Recipe by Sharon123
Sweet tart bar cookies are a vacation in a pan says Gina Neely. You can use fresh key limes or bottled. A dusting of powdered sugar, and you have the perfect dessert for any party! From Down Home with the Neely's cookbook.
Top Review by ellie_
This was perfect for a gathering -- made it the night before - so easy to put together (I used bottled key lime juice). I was concerned that the top cracked when I cut the squares (someone said that wouldn't have happened if I cut them before they cooled) -- but my guests loved these squares/cookies accompanied with strawberries. They were just about licking their plates!!!Thanks for this keeper!
- 1 cup unsalted butter
- 1⁄2 cup confectioners' sugar (powdered sugar)
- 2 cups all-purpose flour
- 1 pinch kosher salt
- 4 large eggs, lightly beaten
- 2 cups sugar
- 6 tablespoons all-purpose flour
- 1⁄4 cup fresh lime juice plus 2 tbls. fresh lime juice (or bottled)
- 2 teaspoons grated lime zest
- confectioners' sugar (to garnish)
Directions See How It's Made
- Preheat oven to 350*F.
- Spray the bottom and sides of a 9x13 inch cake pan with nonstick spray.
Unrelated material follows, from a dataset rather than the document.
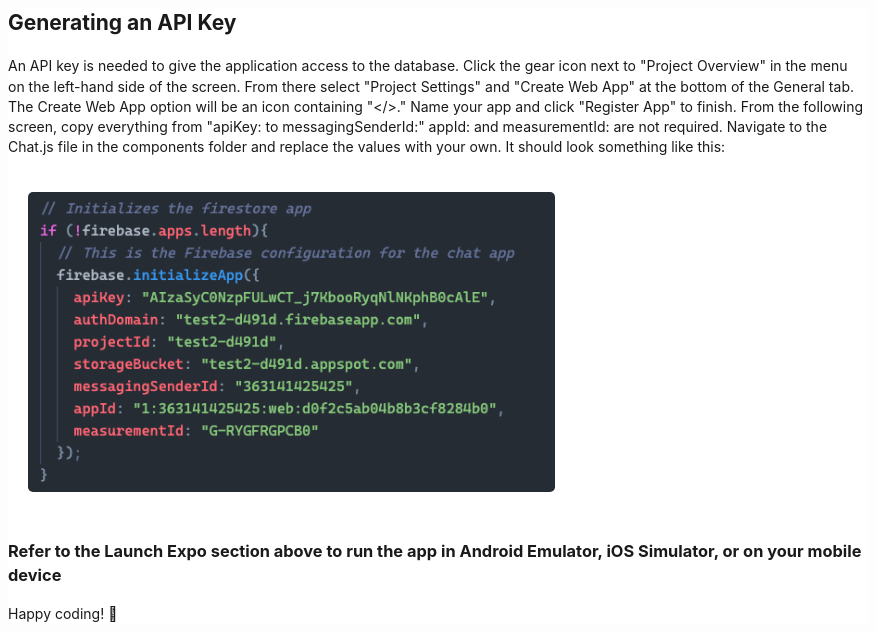 ## Generating an API Key
An API key is needed to give the application access to the database.  Click the gear icon next to "Project Overview" in the menu on the left-hand side of the screen.  From there select "Project Settings" and "Create Web App" at the bottom of the General tab.  The Create Web App option will be an icon containing "</>."  Name your app and click "Register App" to finish.  From the following screen, copy everything from "apiKey: to messagingSenderId:"  appId: and measurementId: are not required.  Navigate to the Chat.js file in the components folder and replace the values with your own.  It should look something like this:

<img src="./assets/firebase_api.png" height="300px" alt="Firestore API Information" style="margin:20px; border-radius: 5px"/>

### Refer to the Launch Expo section above to run the app in Android Emulator, iOS Simulator, or on your mobile device

Happy coding! :zombie:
- Combine butter and confectioner's sugar in the bowl of an electric mixer fitted with paddle attachment. Beat on medium high for 2-3 minutes, until light and fluffy. Add flour and salt, and mix one more minute, until well combined.
- Move the dough to the prepared cake pan. Pat out to an even thickness over the bottom of the pan. Bake the crust for 20-25 minutes, until lightly golden. Remove from the oven, and cool on a baking rack.
- Whisk the eggs and sugar together in a large bowl. Add the flour, and whisk until just combined, then whisk in the lime juice and zest. Pour the lime topping over the cooled crust, then bake for 25 more minutes, or until filling is set.
- Let the bars cool completely. Liberally dust with confectioner's sugar and cut into squares. For the neatest presentation, use a meta spatula to remove the bars from the pan.
- Leftovers will keep for 2-3 days at room temperature, or for up to a week in the fridge. Enjoy!
- The cookie crust dough can be prepared up to 2 days in advance, then wrapped in plastic and stored in the fridge. When you're ready to bake the bars, bring the dough to room temperature and pat out as described above.